Worker(task) logs are not available by default, check debugging section for now to check how to get logs. You can configure remote logging on AWS S3 for example:

  AIRFLOW__CORE__REMOTE_LOGGING: "True"
  AIRFLOW__CORE__REMOTE_BASE_LOG_FOLDER: s3://eu-production-airflow/logs/
  AIRFLOW__CORE__ENCRYPT_S3_LOGS: "False"

in this case we rely on EC2 node instance profile to have access to that bucket

TODO: Figure out a way to serve logs to webservers.

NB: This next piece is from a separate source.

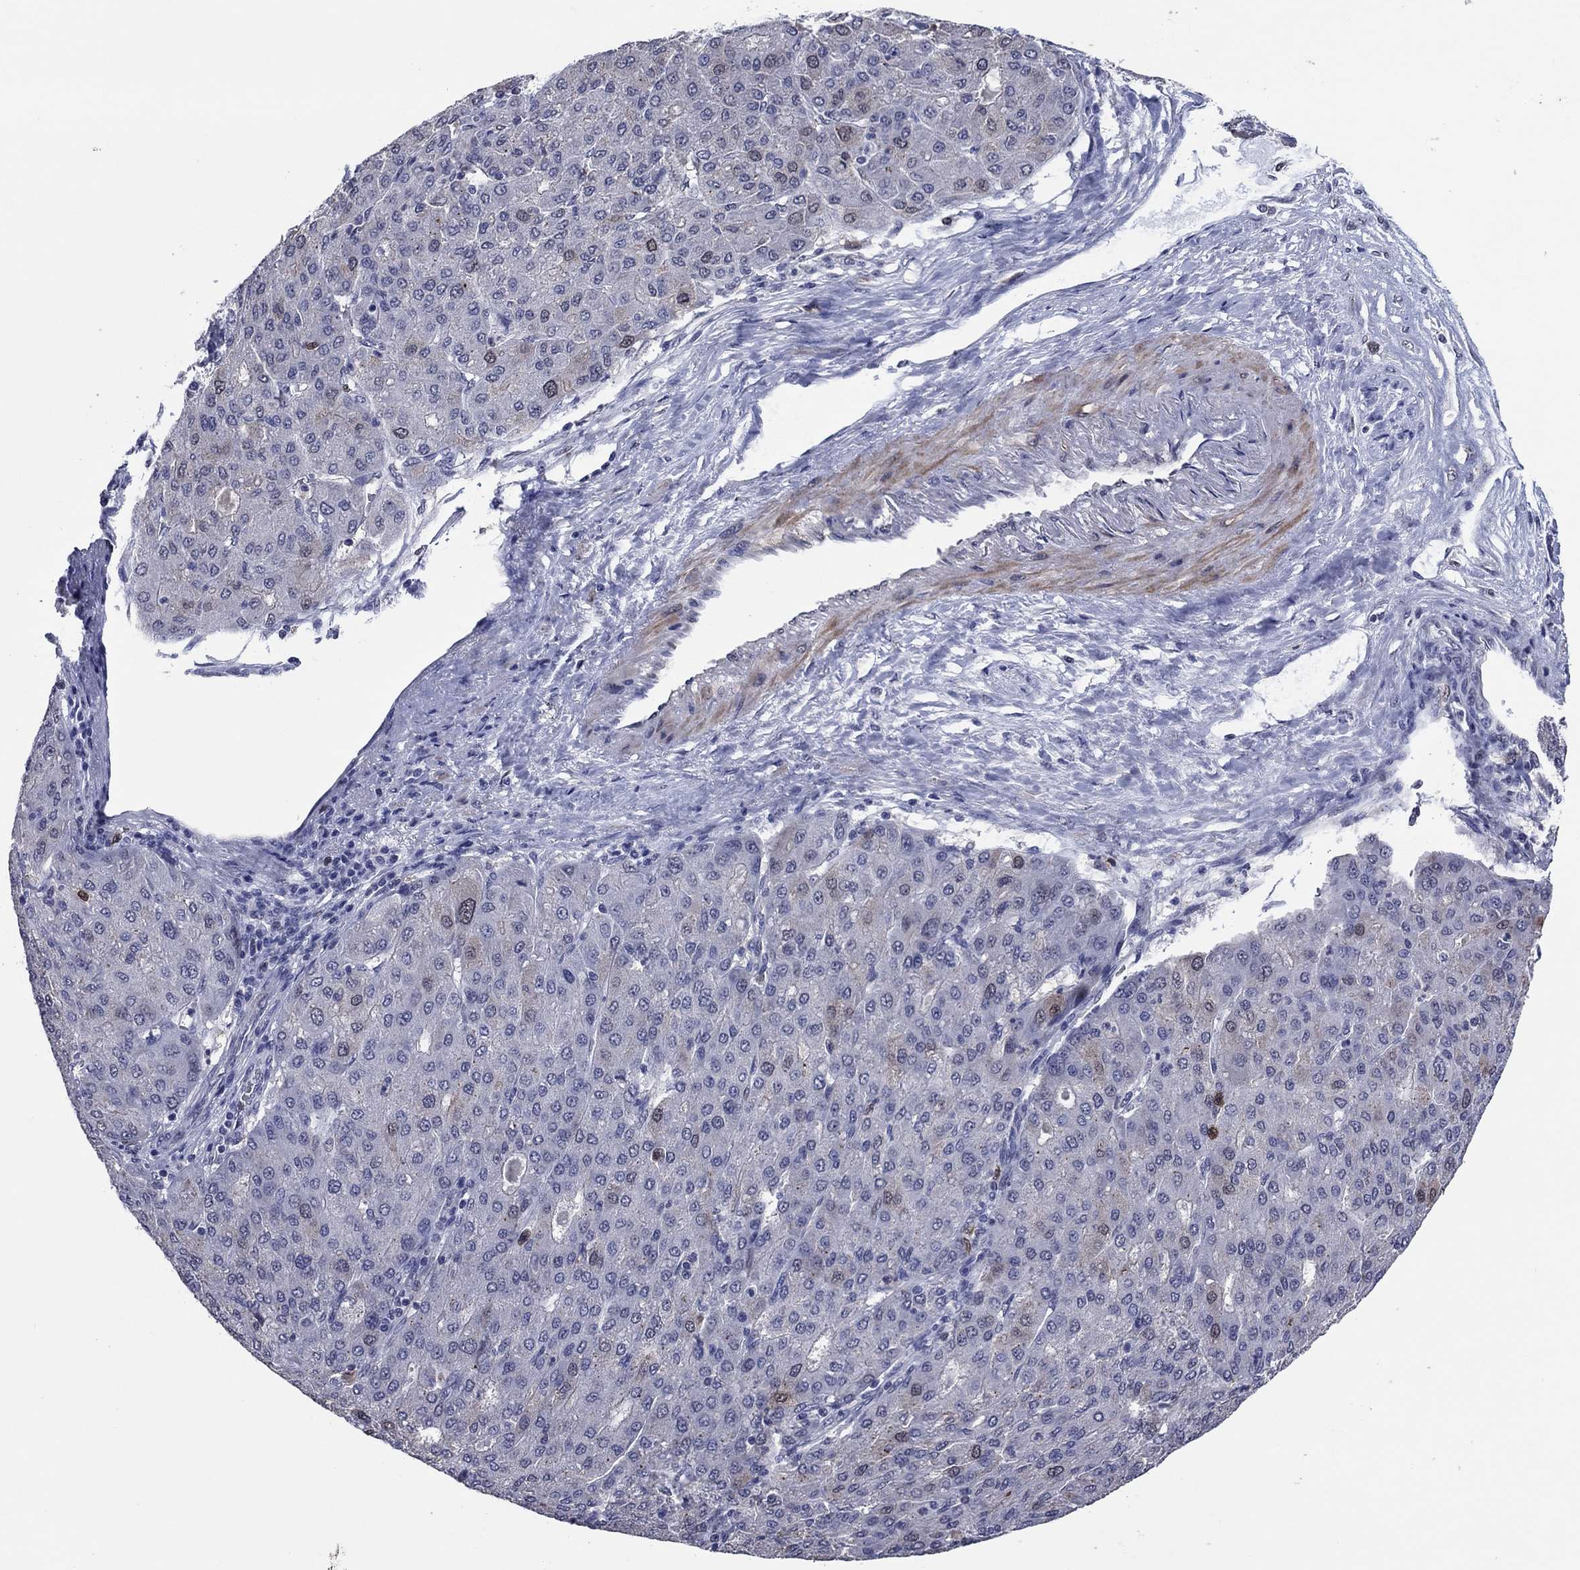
{"staining": {"intensity": "negative", "quantity": "none", "location": "none"}, "tissue": "liver cancer", "cell_type": "Tumor cells", "image_type": "cancer", "snomed": [{"axis": "morphology", "description": "Carcinoma, Hepatocellular, NOS"}, {"axis": "topography", "description": "Liver"}], "caption": "This is an immunohistochemistry (IHC) micrograph of human liver cancer. There is no expression in tumor cells.", "gene": "TYMS", "patient": {"sex": "male", "age": 65}}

Either add optional persistent volume shared between all pods, requires a ReadWriteMany shared persistant volume, that is not that common to have. Or somehow use the airflow serve_logs functionality.

Provision dags

Inner workings of airflow seems to work best if you do not share a volume for dags, but rather put your materialized dags as a layer on your docker image. Not hosting files on a remote filesystem also improves performance a small bit. It might seem cumbersome to rebuild your docker image each time and you might have dags in many different repos with different pipelines. I am sorry, the most reliable way is to do it like this.

Problem is that most filesystems used for kubernetes are not ReadWriteMany, and thus not mountable by more than one pod at the time. And most ReadWriteMany solutions are hideously slow, like AWS EFS.

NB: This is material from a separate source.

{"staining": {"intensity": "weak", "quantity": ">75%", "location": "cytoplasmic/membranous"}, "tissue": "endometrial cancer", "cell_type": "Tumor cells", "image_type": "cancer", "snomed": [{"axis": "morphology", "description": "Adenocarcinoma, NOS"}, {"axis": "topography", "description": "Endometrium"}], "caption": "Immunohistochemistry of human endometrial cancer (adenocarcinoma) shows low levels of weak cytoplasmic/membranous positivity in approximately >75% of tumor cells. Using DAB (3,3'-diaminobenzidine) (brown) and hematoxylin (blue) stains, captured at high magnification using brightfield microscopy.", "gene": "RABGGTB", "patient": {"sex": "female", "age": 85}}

The alternative way is to use the gitsync function built into Airflow, that still should work in this config. But it git syncs for each task in an EmptyDir mount, so basically a full clone...

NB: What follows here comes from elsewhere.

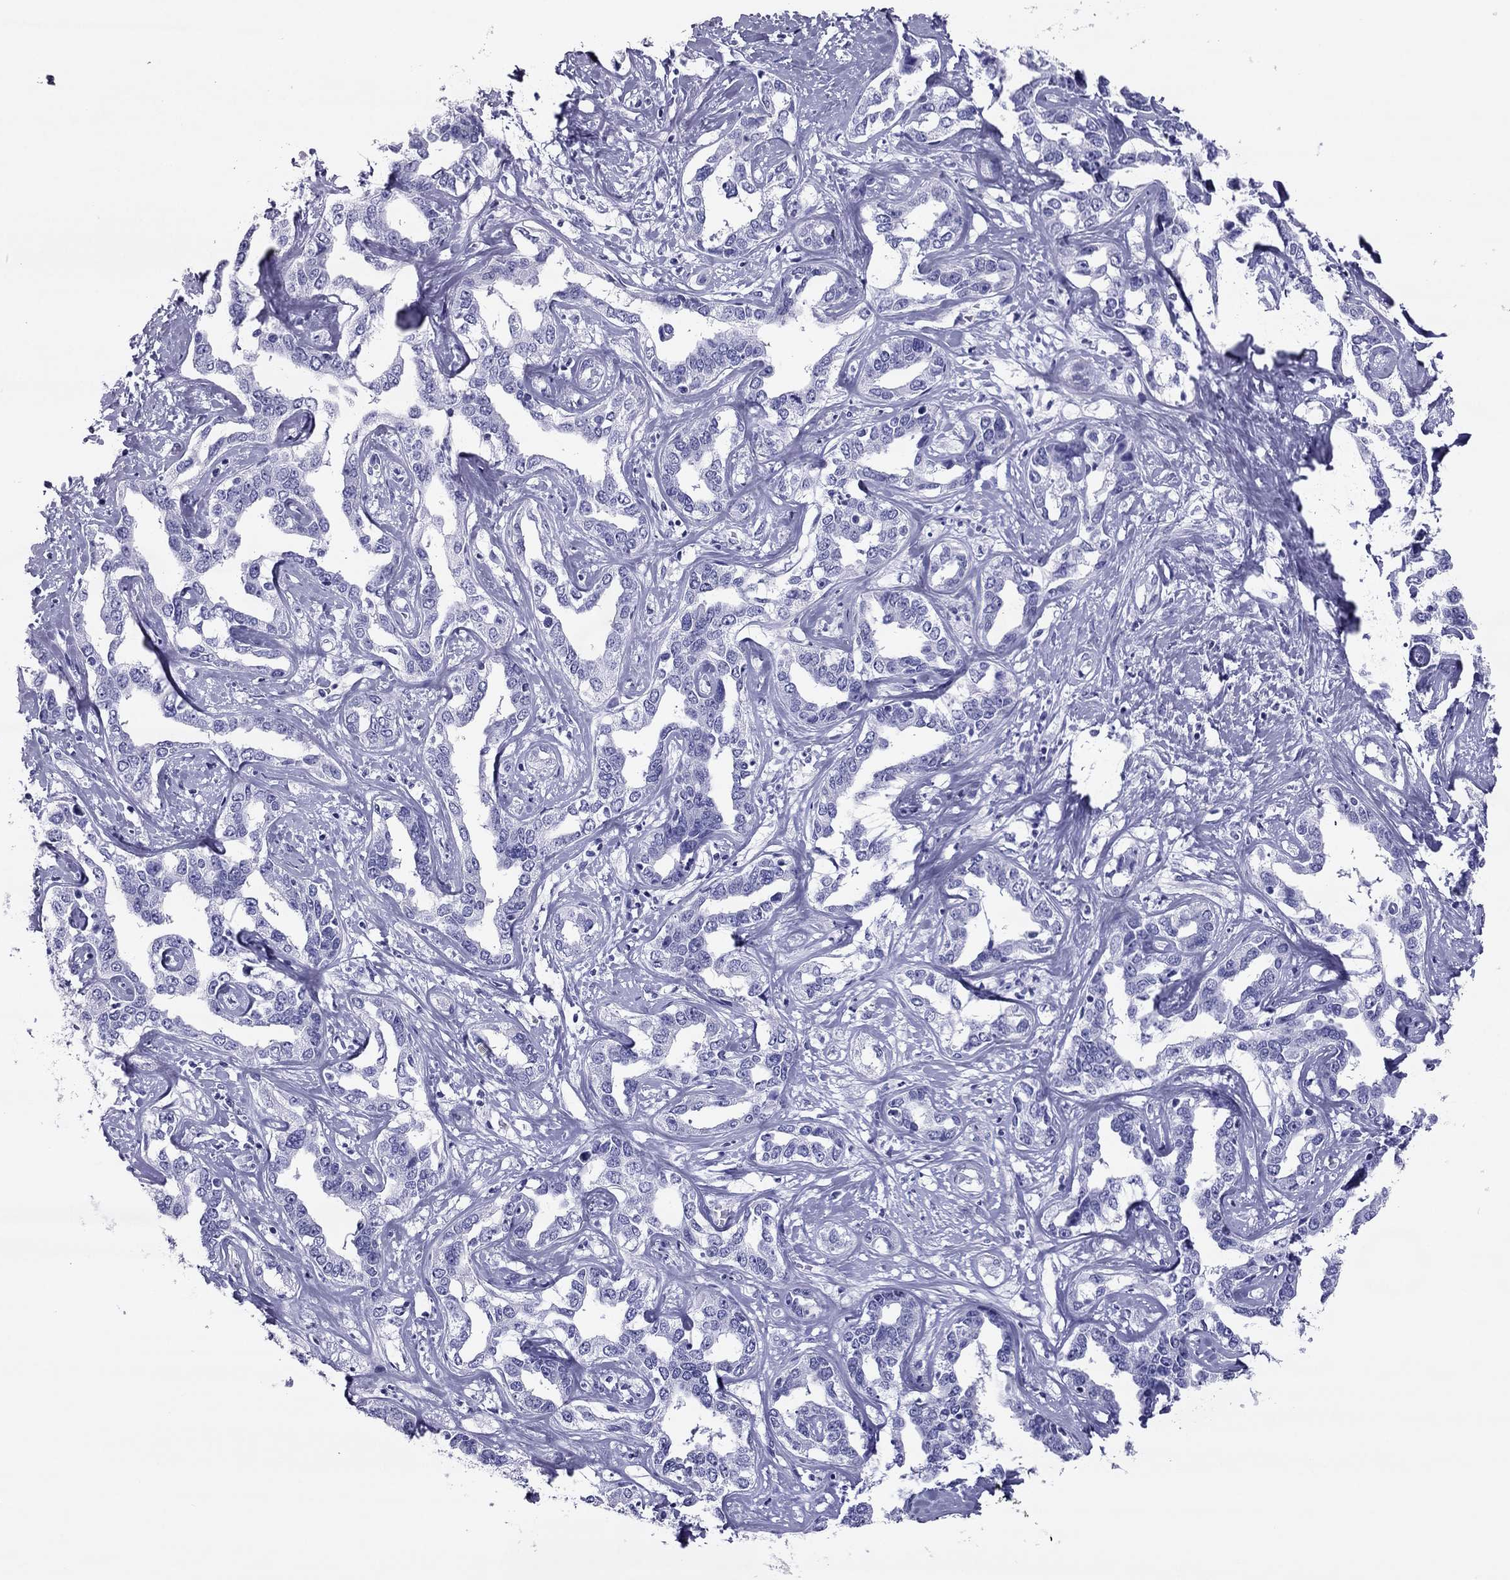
{"staining": {"intensity": "negative", "quantity": "none", "location": "none"}, "tissue": "liver cancer", "cell_type": "Tumor cells", "image_type": "cancer", "snomed": [{"axis": "morphology", "description": "Cholangiocarcinoma"}, {"axis": "topography", "description": "Liver"}], "caption": "IHC histopathology image of neoplastic tissue: cholangiocarcinoma (liver) stained with DAB exhibits no significant protein expression in tumor cells.", "gene": "PDE6A", "patient": {"sex": "male", "age": 59}}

So I made a tiny patch of Airflow in my docker image. Edit: worker_container_contains_dags = True is set by default

Installing the Chart

To install the chart with the release name my-airflow in the my-airflow namespace:

$ helm repo add - username <your_github_username> - password <your_github_token> tekn0ir-airflow 'https://raw.githubusercontent.com/tekn0ir/airflow-chart/master/'
$ helm repo update
$ helm upgrade --install my-airflow --namespace=my-airflow tekn0ir-airflow/airflow-chart

This chart includes a postgresql chart as a dependency to the Airflow cluster in its requirement.yaml by default. The chart can be customized using the following configurable parameters:

ParameterDescriptionDefault
airflowImageAirflow Container image nametekn0ir/airflow-docker
airflowImageTagAirflow Container image tag1.10.1rc2
imagePullPolicyAirflow Container pull policyIfNotPresent
fernetKeyAirflow fernet key, for encryption of dataaf7CN0q6ag5U3g08IsPsw3K45U7Xa0axgVFhoh-3zB8=
ingress.enabledEnables Ingress for Dronetrue
ingress.annotationsIngress annotations{}
ingress.labelsIngress labels{}
ingress.hostsIngress accepted hostnames[airflow.192.168.99.100.xip.io]
ingress.tlsIngress TLS configuration[]
service.annotationsService annotations{prometheus.io scrape config}
webserver.replicasNumber of webserver replicas2
webserver.annotationsWebserver annotations{}
scheduler.annotationsScheduler annotations{}
rbac.enabledEnable a service account and role for the cluster to usetrue
serviceAccountNameServiceAccount namer to use if it cannot be created with RBAC``
provisioner.enabledEnable the provisioning job to run arbitrary bash commands in the Airflow cluster, example initiate DB and provision connectionstrue
provisioner.cmdsThe provisioning commands......
configSet any environment variable, mostly used to set any airflow setting by the scheme AIRFLOW__{SECTION}__{KEY}...
postgresql.enabledConfigure dependency: https://github.com/helm/charts/tree/master/stable/postgresqltrue

Specify parameters using --set key=value[,key=value] argument to helm install

Alternatively a YAML file that specifies the values for the parameters can be provided like this:

$ git clone https://github.com/tekn0ir/airflow-chart.git
$ cd airflow-chart
$ helm dependency update
$ helm install --name my-airflow -f values.yaml .

Debugging

One simple thing you can do is to set AIRFLOW__KUBERNETES__DELETE_WORKER_PODS: "False" in the config section in your values file. That makes Airflow not remove terminated worker pods so you can check logs and descriptions to see that all is correctly set.